A Time capsule of Lines and Layers
- teaganfroneman
- 5 days ago
- 2 min read
Recently, I refreshed my aesthetics for my "ilystrations" instagram page - a modest rebrand to better reflect both current aesthetics and the more “now” version of myself. As if I had blown off the dust from that shoe box of sentimental nothings from high school, there I was scrolling through years worth of love, gifts and memories for other people, and passion projects and learning curves for myself. It took a simple change of colours to prompt the realisation that six years of life has quietly passed behind these posts.
I'm sure many can relate to this unintentional welcoming of nostalgia.
2023 was largely a write-off of a year for me. The first third was spent bed bound and in ICU, the second third in a wheelchair and hospital ward, and the final chapter in what felt like never-ending recovery. In occupational therapy they asked me what my goals were, and it took me half a breath to respond "to hold a pencil. To write. To draw." I remember the OT blinking at me, "don't you use a keyboard?". Perhaps she was expecting something more...millenial. But for me, regaining the ability to draw—before even typing—was everything. Needless to say at the ripe age of 31, I spent hours colouring in the hospitals children's books, and scoring my hand writing with failures until I started to look back at familiar handwriting and art that resembled my own.

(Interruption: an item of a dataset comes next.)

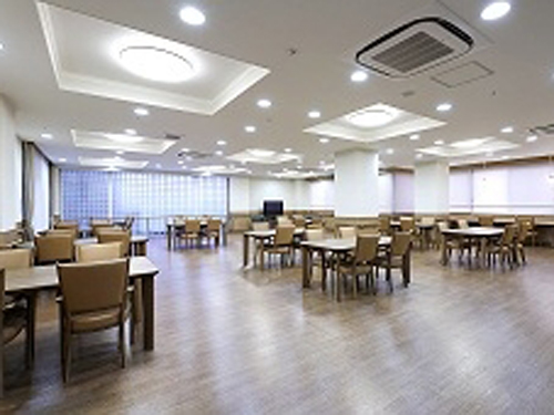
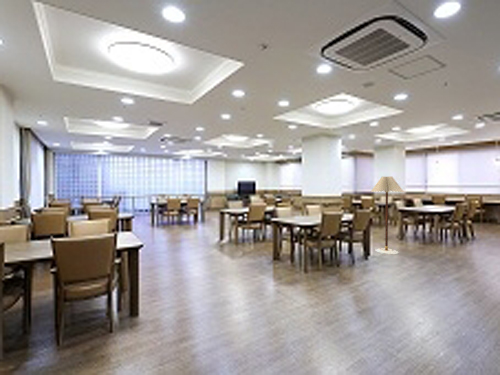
+ floor lamp [370,175,405,255]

When your joy lives in creativity, losing the ability or access to it feels like losing a piece of yourself. I wasn’t truly “me” again until I could draw and write. It wasn’t just about regaining function, it was about reclaiming my identity.
And eventually, I did. So here I am. Again.
Life changes relentlessly. I’ve shifted careers, time has ticked on, and admittedly, ilystrations took a backseat. But as I revisited the page recently, it reignited something. A quiet reminder that the creative fire is still there. Even if it's not always for show or for "sharing", it will always burn within me.
I haven’t written a novel or sold a masterpiece, so by no means do I call myself an “artist”. One day I hope I'll have the courage. But this page—ilystrations—started from a simple idea: to turn something I already loved into a little side project. A space that enabled me to draw, experiment, and stay committed and connected to the creative part of myself. What I didn’t expect was for it to become a time capsule of sorts, reflecting on 6 years of life passed by through lines, layers, posts and captions - with my experience, style and smile lines simultaneously developing too.
So if you've seen these posts throughout these many years - thank you for supporting, or even just noticing this small, personal creative pursuit.